◆ Work order ◆
Nothing but the lines below between the line holding "82 | 75.23 |" and the line holding "98 | 74.24 |", inclusive, should appear in the answer, each set down exactly.

(Saved entries)
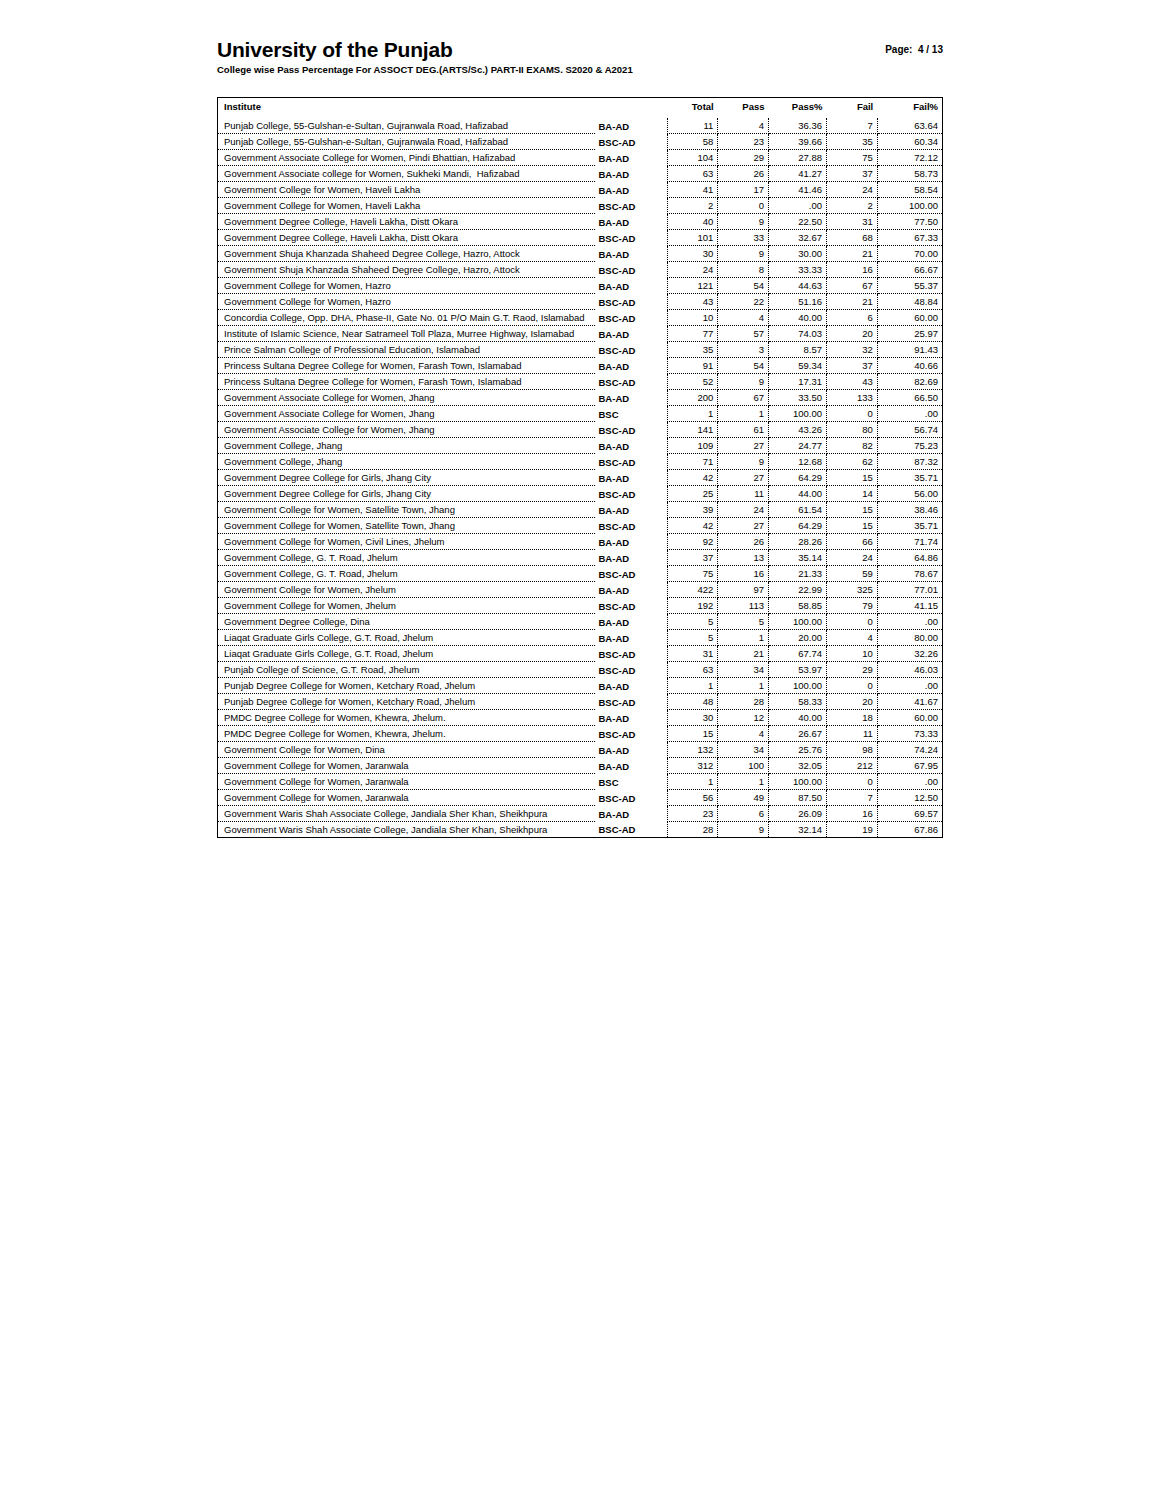Page: 4 / 13
University of the Punjab
College wise Pass Percentage For ASSOCT DEG.(ARTS/Sc.) PART-II EXAMS. S2020 & A2021
| Institute | | Total | Pass | Pass% | Fail | Fail% |
| --- | --- | --- | --- | --- | --- | --- |
| Punjab College, 55-Gulshan-e-Sultan, Gujranwala Road, Hafizabad | BA-AD | 11 | 4 | 36.36 | 7 | 63.64 |
| Punjab College, 55-Gulshan-e-Sultan, Gujranwala Road, Hafizabad | BSC-AD | 58 | 23 | 39.66 | 35 | 60.34 |
| Government Associate College for Women, Pindi Bhattian, Hafizabad | BA-AD | 104 | 29 | 27.88 | 75 | 72.12 |
| Government Associate college for Women, Sukheki Mandi, Hafizabad | BA-AD | 63 | 26 | 41.27 | 37 | 58.73 |
| Government College for Women, Haveli Lakha | BA-AD | 41 | 17 | 41.46 | 24 | 58.54 |
| Government College for Women, Haveli Lakha | BSC-AD | 2 | 0 | .00 | 2 | 100.00 |
| Government Degree College, Haveli Lakha, Distt Okara | BA-AD | 40 | 9 | 22.50 | 31 | 77.50 |
| Government Degree College, Haveli Lakha, Distt Okara | BSC-AD | 101 | 33 | 32.67 | 68 | 67.33 |
| Government Shuja Khanzada Shaheed Degree College, Hazro, Attock | BA-AD | 30 | 9 | 30.00 | 21 | 70.00 |
| Government Shuja Khanzada Shaheed Degree College, Hazro, Attock | BSC-AD | 24 | 8 | 33.33 | 16 | 66.67 |
| Government College for Women, Hazro | BA-AD | 121 | 54 | 44.63 | 67 | 55.37 |
| Government College for Women, Hazro | BSC-AD | 43 | 22 | 51.16 | 21 | 48.84 |
| Concordia College, Opp. DHA, Phase-II, Gate No. 01 P/O Main G.T. Raod, Islamabad | BSC-AD | 10 | 4 | 40.00 | 6 | 60.00 |
| Institute of Islamic Science, Near Satrameel Toll Plaza, Murree Highway, Islamabad | BA-AD | 77 | 57 | 74.03 | 20 | 25.97 |
| Prince Salman College of Professional Education, Islamabad | BSC-AD | 35 | 3 | 8.57 | 32 | 91.43 |
| Princess Sultana Degree College for Women, Farash Town, Islamabad | BA-AD | 91 | 54 | 59.34 | 37 | 40.66 |
| Princess Sultana Degree College for Women, Farash Town, Islamabad | BSC-AD | 52 | 9 | 17.31 | 43 | 82.69 |
| Government Associate College for Women, Jhang | BA-AD | 200 | 67 | 33.50 | 133 | 66.50 |
| Government Associate College for Women, Jhang | BSC | 1 | 1 | 100.00 | 0 | .00 |
| Government Associate College for Women, Jhang | BSC-AD | 141 | 61 | 43.26 | 80 | 56.74 |
| Government College, Jhang | BA-AD | 109 | 27 | 24.77 | 82 | 75.23 |
| Government College, Jhang | BSC-AD | 71 | 9 | 12.68 | 62 | 87.32 |
| Government Degree College for Girls, Jhang City | BA-AD | 42 | 27 | 64.29 | 15 | 35.71 |
| Government Degree College for Girls, Jhang City | BSC-AD | 25 | 11 | 44.00 | 14 | 56.00 |
| Government College for Women, Satellite Town, Jhang | BA-AD | 39 | 24 | 61.54 | 15 | 38.46 |
| Government College for Women, Satellite Town, Jhang | BSC-AD | 42 | 27 | 64.29 | 15 | 35.71 |
| Government College for Women, Civil Lines, Jhelum | BA-AD | 92 | 26 | 28.26 | 66 | 71.74 |
| Government College, G. T. Road, Jhelum | BA-AD | 37 | 13 | 35.14 | 24 | 64.86 |
| Government College, G. T. Road, Jhelum | BSC-AD | 75 | 16 | 21.33 | 59 | 78.67 |
| Government College for Women, Jhelum | BA-AD | 422 | 97 | 22.99 | 325 | 77.01 |
| Government College for Women, Jhelum | BSC-AD | 192 | 113 | 58.85 | 79 | 41.15 |
| Government Degree College, Dina | BA-AD | 5 | 5 | 100.00 | 0 | .00 |
| Liaqat Graduate Girls College, G.T. Road, Jhelum | BA-AD | 5 | 1 | 20.00 | 4 | 80.00 |
| Liaqat Graduate Girls College, G.T. Road, Jhelum | BSC-AD | 31 | 21 | 67.74 | 10 | 32.26 |
| Punjab College of Science, G.T. Road, Jhelum | BSC-AD | 63 | 34 | 53.97 | 29 | 46.03 |
| Punjab Degree College for Women, Ketchary Road, Jhelum | BA-AD | 1 | 1 | 100.00 | 0 | .00 |
| Punjab Degree College for Women, Ketchary Road, Jhelum | BSC-AD | 48 | 28 | 58.33 | 20 | 41.67 |
| PMDC Degree College for Women, Khewra, Jhelum. | BA-AD | 30 | 12 | 40.00 | 18 | 60.00 |
| PMDC Degree College for Women, Khewra, Jhelum. | BSC-AD | 15 | 4 | 26.67 | 11 | 73.33 |
| Government College for Women, Dina | BA-AD | 132 | 34 | 25.76 | 98 | 74.24 |
| Government College for Women, Jaranwala | BA-AD | 312 | 100 | 32.05 | 212 | 67.95 |
| Government College for Women, Jaranwala | BSC | 1 | 1 | 100.00 | 0 | .00 |
| Government College for Women, Jaranwala | BSC-AD | 56 | 49 | 87.50 | 7 | 12.50 |
| Government Waris Shah Associate College, Jandiala Sher Khan, Sheikhpura | BA-AD | 23 | 6 | 26.09 | 16 | 69.57 |
| Government Waris Shah Associate College, Jandiala Sher Khan, Sheikhpura | BSC-AD | 28 | 9 | 32.14 | 19 | 67.86 |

◆ Result of the task ◆
| Government College, Jhang | BA-AD | 109 | 27 | 24.77 | 82 | 75.23 |
| Government College, Jhang | BSC-AD | 71 | 9 | 12.68 | 62 | 87.32 |
| Government Degree College for Girls, Jhang City | BA-AD | 42 | 27 | 64.29 | 15 | 35.71 |
| Government Degree College for Girls, Jhang City | BSC-AD | 25 | 11 | 44.00 | 14 | 56.00 |
| Government College for Women, Satellite Town, Jhang | BA-AD | 39 | 24 | 61.54 | 15 | 38.46 |
| Government College for Women, Satellite Town, Jhang | BSC-AD | 42 | 27 | 64.29 | 15 | 35.71 |
| Government College for Women, Civil Lines, Jhelum | BA-AD | 92 | 26 | 28.26 | 66 | 71.74 |
| Government College, G. T. Road, Jhelum | BA-AD | 37 | 13 | 35.14 | 24 | 64.86 |
| Government College, G. T. Road, Jhelum | BSC-AD | 75 | 16 | 21.33 | 59 | 78.67 |
| Government College for Women, Jhelum | BA-AD | 422 | 97 | 22.99 | 325 | 77.01 |
| Government College for Women, Jhelum | BSC-AD | 192 | 113 | 58.85 | 79 | 41.15 |
| Government Degree College, Dina | BA-AD | 5 | 5 | 100.00 | 0 | .00 |
| Liaqat Graduate Girls College, G.T. Road, Jhelum | BA-AD | 5 | 1 | 20.00 | 4 | 80.00 |
| Liaqat Graduate Girls College, G.T. Road, Jhelum | BSC-AD | 31 | 21 | 67.74 | 10 | 32.26 |
| Punjab College of Science, G.T. Road, Jhelum | BSC-AD | 63 | 34 | 53.97 | 29 | 46.03 |
| Punjab Degree College for Women, Ketchary Road, Jhelum | BA-AD | 1 | 1 | 100.00 | 0 | .00 |
| Punjab Degree College for Women, Ketchary Road, Jhelum | BSC-AD | 48 | 28 | 58.33 | 20 | 41.67 |
| PMDC Degree College for Women, Khewra, Jhelum. | BA-AD | 30 | 12 | 40.00 | 18 | 60.00 |
| PMDC Degree College for Women, Khewra, Jhelum. | BSC-AD | 15 | 4 | 26.67 | 11 | 73.33 |
| Government College for Women, Dina | BA-AD | 132 | 34 | 25.76 | 98 | 74.24 |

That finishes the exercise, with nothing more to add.